Re: [Vala] Implicit lamdas/closures



Thanks for your responses everyone.

Christian, in relation to ownership of mutable strings and other ref counting within the closure; I understod that local vars will all be declared on a struct which is allocated on the heap in order to preserve the local vars for when the closure (or closures) are entered. Surely this struct (which must endure for the lifetime of the closures) will have ownership; when the struct is free'd all it's members will be un-ref'd or free'd just as local variables are when a function exits.

Precisely HOW it can be known that the closure is finished with is hard to say. I guess we can say that closures used as linear continuations must only occur once (what if they are nevr used?) but normal closures could be used as often as the subsystem wants to make a callback. It's a problem but not particular to linear continuations

Jürg, I like the yield idea. However it can't dispense with the may_async which was an rpc-server specific control feature; although if the entire rpc server and framework were written in vala with linear continuations, maybe it would not be needed.

It seems like yield only deals with functions that would block, and can't handle actual callbacks, especially if they have additional arguments - something which closures do support.

It seems like the yield mechanism is dependant on features of the underlying event dispatcher like twisted or gnome, and requires the blocking function to integrate with that.

My example permitted non blocking calls that organize a callback "somehow", more like signals I suppose. How would yield deal with a callback from a timer?

Its not that a sync and async version of a function need generating but that the function itself may want to mke multiple async (or not) calls.

Christian, when you said:
var value = yield obj.do_something ();
Did you mean that the lamda continuation address be implicitly passed to do_something()?

When you talk of the yield returning a value, do you mean to the caller? So that yield is equivalent to "return" but just doesn't free the local vars?

Samuel; I looked at having a separate genrated function for each continuation point as you suggested but its only simply possible if the points are at the top level of a function. To have the yield be able to resume inside any code block like loops (and I guess try blocks, I haven't seem how the C is generated) the generated C function really needs to be 1 big body with goto's at the top so as to be able to resume halfway through.

The idea that a function could be marked "asyncable" intreagues me, but I don't like it; it is merely a particular form of delegate lambda, and in my example there was no asyncable blocking function, it is clearly a "request a callback" operation, and the lambda delegate address was not passed as a function argument but asigned to an object delegate field.

I think we all agree that "rest of function as a lambda" is useful and simplifies some async programming knots

I'm suggesting that such "rest of function" lambdas still be able to take additional arguments; if the C label syntax is unpleasant we could express the yield as a function call with [out] arguments to receive the parameters.
E.g.

Instead of:

something.callback=do_more;
return: (or yield)
do_more(FileInfoList f):

We could have

something.callback=yield([out] FileInfoList f);

Where yield returns the name of the generated wrapper function that will re-enter the method body and goto a label that will be emitted in C right after this vala statement has emitted it's C.

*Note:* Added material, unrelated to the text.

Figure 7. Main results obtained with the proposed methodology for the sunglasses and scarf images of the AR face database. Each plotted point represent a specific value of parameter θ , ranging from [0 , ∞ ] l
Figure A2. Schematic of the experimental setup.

Of course that means that assigning the delegate also returns and seems to lose control of the non-final return value. Also in my case there is other setup that needs doing before this non-final return so I don't like the idea that taking the addres of the continuation lambda implies a return. I can see why people don't like labels though.

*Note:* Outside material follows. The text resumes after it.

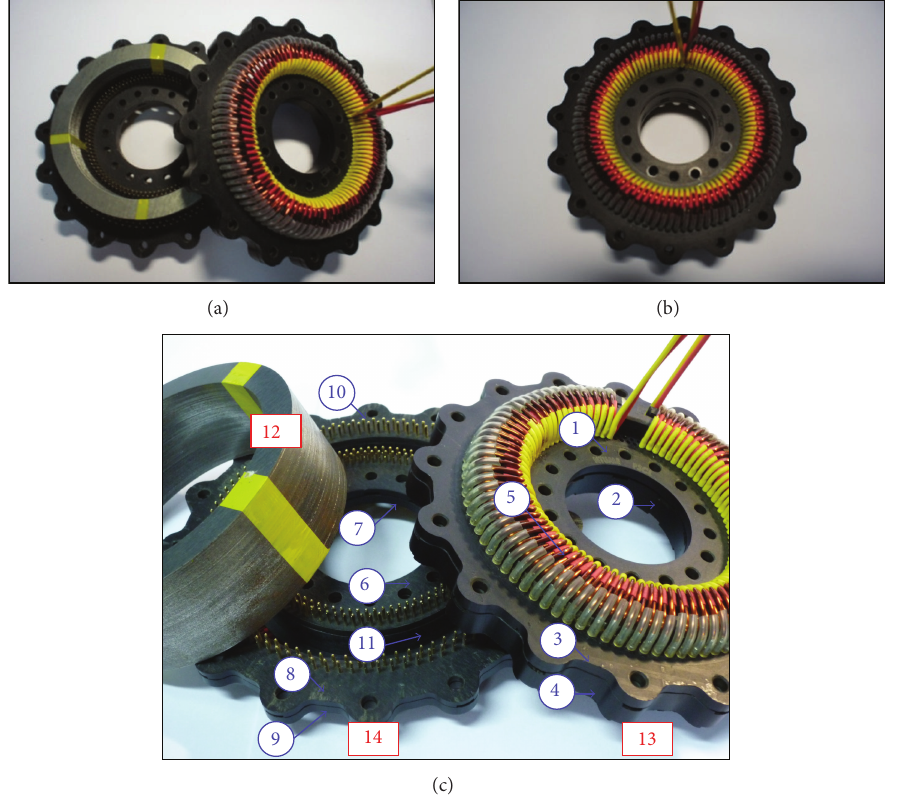
Figure 7: Innovative structure of the new toroidal frame. (a) Standardized toroidal frame and ring specimens. (b) Implementation of the novel structure. (c) Overview of the components of the innovative detachable standardized toroidal test frame.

Maybe the return preamble could be enclosedlike this:

Something.callback=yield([out] FileInfoList f) { request.did-async=true;
Return NT_STATUS_OK; }

So that the resume point wil unambiguously be after any exit code.

I don't just want to do "something" to help async coding, but I want to be able to take the address of and jump back into a lambda.

I posted the "generated" c code seperately:
www.liddicott.com/~sam/sam/rpc_server.html
So it will be easy to see that the wrapper functions for each return type can have different calling signtures and how they can still jump to the right part of the lambda.